Backup set: A configurable pool of backup nodes compete for promotion when elected seats turn over; as a voter you still pick among eligible validators presented in the wallet. The protocol manages rotation and arbitration.
BPoS cutover: Before height 1,405,000, legacy DPoS rules applied; BPoS behavior and parameters documented here apply at and after that activation height on networks that adopted the release containing BPoS (DPoS v2).
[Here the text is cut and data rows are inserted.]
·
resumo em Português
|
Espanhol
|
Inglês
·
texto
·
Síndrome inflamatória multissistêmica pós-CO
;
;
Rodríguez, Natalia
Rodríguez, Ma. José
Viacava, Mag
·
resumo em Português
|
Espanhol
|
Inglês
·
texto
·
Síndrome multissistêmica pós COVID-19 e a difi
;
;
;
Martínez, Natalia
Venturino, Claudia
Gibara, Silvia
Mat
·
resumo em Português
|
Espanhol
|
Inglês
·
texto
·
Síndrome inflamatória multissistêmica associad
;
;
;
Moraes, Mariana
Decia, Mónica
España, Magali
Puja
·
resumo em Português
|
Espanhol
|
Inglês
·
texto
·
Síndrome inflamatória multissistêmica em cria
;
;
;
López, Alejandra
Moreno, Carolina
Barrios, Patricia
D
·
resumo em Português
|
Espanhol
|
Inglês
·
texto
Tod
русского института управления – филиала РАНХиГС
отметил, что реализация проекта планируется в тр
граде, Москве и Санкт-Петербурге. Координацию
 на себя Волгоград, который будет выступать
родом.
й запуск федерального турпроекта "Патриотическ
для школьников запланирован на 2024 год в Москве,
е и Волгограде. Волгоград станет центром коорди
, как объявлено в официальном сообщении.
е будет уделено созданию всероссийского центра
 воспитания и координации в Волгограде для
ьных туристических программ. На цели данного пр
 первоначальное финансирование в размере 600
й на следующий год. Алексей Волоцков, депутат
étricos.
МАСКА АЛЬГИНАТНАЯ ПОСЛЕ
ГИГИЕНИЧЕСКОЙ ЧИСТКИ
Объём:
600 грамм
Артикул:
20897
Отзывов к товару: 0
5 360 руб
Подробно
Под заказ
For operator setup, supernode deployment, and RPC details, see the docs for BPoS supernodes, full nodes, and main-chain configuration in this site’s Nodes section.
Quick reference
| You want to… | Action |
|---|---|
| Start earning BPoS rewards | Stake (lock ELA), then cast votes (pledge to a validator) with pledge in range |
| Keep earning after pledge expires | Re-vote with a new pledge—locking alone does not restart rewards |
| Free ELA for spending | Wait until no active vote lock, then Unstake |
| Choose validators carefully | Review uptime, commission, and total votes in the voting UI before casting |
Validators should consult operator runbooks for registration, keys, and penalty recovery. End-user wallet steps live in Stake ELA.
Terms used on this page
| Term | Meaning |
|---|---|
| BPoS | Bonded Proof of Stake: lock ELA (stake), then vote (pledge) for a duration on main chain; rewards follow the vote |
| Pledge | The period (in blocks/days) your vote commitment stays locked |
| Staking rights | Weighted voting power calculated as E × log(T / 720) from stake amount and pledge duration |
| Equity token | Purpose-specific voting unit created when ELA is locked (BPoS staking, CR election, proposal opposition, impeachment) |
| Supernode | A registered validator eligible to produce blocks when in the active or backup sets |
| Arbitration cycle | A 36-block period during which 36 randomly selected validators serve as arbitrators |
| CRC node | One of 12 Council-operated nodes that are always active and cannot accept voter pledges |
| Elastos DAO | The governance body funded by the 30% treasury allocation |
Official builds and release notes for Elastos.ELA remain the source of truth if consensus parameters change in a future fork; always verify activation height and params for the network you use.